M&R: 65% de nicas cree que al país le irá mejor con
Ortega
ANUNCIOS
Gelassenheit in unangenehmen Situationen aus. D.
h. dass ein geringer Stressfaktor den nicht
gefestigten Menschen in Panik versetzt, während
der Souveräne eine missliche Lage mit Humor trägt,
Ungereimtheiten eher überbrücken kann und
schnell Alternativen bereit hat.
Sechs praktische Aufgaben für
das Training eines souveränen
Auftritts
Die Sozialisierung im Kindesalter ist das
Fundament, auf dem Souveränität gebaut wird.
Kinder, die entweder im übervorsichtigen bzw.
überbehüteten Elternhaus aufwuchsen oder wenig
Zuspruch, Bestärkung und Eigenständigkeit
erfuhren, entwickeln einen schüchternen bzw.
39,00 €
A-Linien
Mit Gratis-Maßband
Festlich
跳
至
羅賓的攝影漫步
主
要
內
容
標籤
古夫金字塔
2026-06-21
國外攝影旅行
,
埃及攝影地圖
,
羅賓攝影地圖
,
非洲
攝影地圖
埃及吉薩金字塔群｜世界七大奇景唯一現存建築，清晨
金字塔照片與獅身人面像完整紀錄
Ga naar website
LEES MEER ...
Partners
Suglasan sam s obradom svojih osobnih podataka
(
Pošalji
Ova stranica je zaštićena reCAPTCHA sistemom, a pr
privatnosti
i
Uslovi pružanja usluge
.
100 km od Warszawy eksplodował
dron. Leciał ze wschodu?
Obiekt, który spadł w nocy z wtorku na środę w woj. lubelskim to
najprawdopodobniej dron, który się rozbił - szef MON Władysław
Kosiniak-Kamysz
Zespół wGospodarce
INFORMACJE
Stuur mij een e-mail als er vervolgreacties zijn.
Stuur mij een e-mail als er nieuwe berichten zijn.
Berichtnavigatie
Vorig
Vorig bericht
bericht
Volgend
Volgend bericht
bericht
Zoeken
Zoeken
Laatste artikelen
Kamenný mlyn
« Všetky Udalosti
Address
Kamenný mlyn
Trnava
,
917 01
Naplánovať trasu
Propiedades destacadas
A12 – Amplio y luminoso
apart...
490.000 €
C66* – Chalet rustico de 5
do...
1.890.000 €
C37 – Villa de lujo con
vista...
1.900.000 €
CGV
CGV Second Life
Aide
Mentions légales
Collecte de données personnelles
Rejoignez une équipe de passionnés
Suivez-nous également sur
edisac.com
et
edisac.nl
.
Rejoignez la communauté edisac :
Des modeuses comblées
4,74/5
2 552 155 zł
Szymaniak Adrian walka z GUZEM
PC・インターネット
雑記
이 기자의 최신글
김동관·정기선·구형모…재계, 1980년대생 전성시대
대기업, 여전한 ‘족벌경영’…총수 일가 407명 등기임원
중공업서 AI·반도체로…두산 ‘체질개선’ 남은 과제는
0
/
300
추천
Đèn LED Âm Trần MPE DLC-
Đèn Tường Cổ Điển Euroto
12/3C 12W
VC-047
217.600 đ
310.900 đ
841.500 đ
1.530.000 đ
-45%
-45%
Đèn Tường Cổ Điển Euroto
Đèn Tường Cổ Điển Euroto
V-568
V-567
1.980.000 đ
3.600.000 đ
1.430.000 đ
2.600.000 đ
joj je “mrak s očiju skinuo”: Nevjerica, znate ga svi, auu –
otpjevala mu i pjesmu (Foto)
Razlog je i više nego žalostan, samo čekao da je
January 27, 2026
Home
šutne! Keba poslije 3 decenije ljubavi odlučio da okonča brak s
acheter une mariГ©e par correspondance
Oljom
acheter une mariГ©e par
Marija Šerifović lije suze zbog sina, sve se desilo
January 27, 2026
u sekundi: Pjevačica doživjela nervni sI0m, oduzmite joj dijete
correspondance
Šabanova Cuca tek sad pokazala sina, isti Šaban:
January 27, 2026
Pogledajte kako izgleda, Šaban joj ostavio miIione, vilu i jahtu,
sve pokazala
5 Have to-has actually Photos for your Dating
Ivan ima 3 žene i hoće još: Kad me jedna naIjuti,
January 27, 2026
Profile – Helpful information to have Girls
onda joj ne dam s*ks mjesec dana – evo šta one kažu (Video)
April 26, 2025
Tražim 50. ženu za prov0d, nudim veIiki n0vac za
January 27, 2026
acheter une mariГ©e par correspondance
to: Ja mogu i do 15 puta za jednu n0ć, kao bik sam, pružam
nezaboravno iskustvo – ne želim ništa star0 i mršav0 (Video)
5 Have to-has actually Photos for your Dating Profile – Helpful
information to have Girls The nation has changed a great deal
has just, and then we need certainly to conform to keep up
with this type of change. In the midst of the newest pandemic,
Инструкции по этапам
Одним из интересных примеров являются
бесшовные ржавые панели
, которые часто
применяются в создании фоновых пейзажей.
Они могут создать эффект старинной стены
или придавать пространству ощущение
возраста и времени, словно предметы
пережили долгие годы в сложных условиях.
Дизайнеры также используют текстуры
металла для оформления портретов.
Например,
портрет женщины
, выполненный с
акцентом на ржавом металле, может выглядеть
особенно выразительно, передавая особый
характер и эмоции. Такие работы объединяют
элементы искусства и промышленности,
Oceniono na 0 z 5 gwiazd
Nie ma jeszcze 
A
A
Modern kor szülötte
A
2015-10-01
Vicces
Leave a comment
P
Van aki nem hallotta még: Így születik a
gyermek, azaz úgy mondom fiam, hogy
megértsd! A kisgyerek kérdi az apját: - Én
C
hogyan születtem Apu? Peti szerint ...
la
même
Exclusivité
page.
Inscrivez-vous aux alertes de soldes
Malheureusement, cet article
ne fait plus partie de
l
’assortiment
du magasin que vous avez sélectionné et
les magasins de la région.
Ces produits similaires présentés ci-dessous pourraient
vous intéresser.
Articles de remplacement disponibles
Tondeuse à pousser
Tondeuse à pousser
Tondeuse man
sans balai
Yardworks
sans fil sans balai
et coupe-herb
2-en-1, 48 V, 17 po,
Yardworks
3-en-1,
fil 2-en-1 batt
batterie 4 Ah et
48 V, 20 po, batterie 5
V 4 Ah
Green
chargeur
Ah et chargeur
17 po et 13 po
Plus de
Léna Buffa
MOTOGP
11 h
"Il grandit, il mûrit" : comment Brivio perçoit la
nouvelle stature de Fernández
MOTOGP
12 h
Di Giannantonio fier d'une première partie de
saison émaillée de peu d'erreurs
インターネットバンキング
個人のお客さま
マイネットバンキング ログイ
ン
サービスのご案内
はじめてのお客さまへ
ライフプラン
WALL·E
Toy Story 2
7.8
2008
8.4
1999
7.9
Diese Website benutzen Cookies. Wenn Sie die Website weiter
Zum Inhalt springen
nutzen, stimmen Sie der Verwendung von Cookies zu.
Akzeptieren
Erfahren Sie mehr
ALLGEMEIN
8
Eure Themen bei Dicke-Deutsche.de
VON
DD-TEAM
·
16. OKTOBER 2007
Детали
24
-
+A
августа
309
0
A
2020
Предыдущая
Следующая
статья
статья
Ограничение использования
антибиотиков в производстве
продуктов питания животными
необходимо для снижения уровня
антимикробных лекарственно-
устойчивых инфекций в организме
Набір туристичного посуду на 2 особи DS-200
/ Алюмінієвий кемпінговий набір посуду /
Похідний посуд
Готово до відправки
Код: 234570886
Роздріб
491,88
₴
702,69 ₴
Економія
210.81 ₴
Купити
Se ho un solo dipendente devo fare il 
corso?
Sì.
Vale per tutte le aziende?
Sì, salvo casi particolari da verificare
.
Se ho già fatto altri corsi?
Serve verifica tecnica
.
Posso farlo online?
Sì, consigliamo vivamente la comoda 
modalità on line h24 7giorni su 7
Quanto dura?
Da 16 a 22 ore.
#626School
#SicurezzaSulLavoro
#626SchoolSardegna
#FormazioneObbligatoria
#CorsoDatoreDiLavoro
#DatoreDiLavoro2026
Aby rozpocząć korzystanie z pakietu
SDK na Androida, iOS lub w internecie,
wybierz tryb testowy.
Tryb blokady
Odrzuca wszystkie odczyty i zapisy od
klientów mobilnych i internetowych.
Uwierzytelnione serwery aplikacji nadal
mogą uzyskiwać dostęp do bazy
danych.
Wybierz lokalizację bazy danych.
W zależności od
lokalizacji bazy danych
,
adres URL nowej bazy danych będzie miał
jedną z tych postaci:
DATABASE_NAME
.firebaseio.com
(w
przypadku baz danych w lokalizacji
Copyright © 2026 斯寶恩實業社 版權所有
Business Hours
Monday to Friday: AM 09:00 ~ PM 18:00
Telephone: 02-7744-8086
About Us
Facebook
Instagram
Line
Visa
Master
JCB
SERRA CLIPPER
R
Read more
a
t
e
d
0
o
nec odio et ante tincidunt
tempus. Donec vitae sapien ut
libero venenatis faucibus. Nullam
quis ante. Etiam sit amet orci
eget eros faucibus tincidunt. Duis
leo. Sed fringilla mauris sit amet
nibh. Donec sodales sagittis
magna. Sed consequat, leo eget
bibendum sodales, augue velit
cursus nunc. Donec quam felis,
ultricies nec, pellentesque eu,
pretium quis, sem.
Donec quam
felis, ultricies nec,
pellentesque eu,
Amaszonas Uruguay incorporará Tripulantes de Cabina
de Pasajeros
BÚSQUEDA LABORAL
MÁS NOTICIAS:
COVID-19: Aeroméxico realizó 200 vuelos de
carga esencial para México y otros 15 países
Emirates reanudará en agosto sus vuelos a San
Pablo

________________________________________

=== WHAT TO PRODUCE ===
Retype the rows from the beginning through the line containing "gefestigten Menschen in", both included, character for character.

=== ANSWER ===
M&R: 65% de nicas cree que al país le irá mejor con
Ortega
ANUNCIOS
Gelassenheit in unangenehmen Situationen aus. D.
h. dass ein geringer Stressfaktor den nicht
gefestigten Menschen in Panik versetzt, während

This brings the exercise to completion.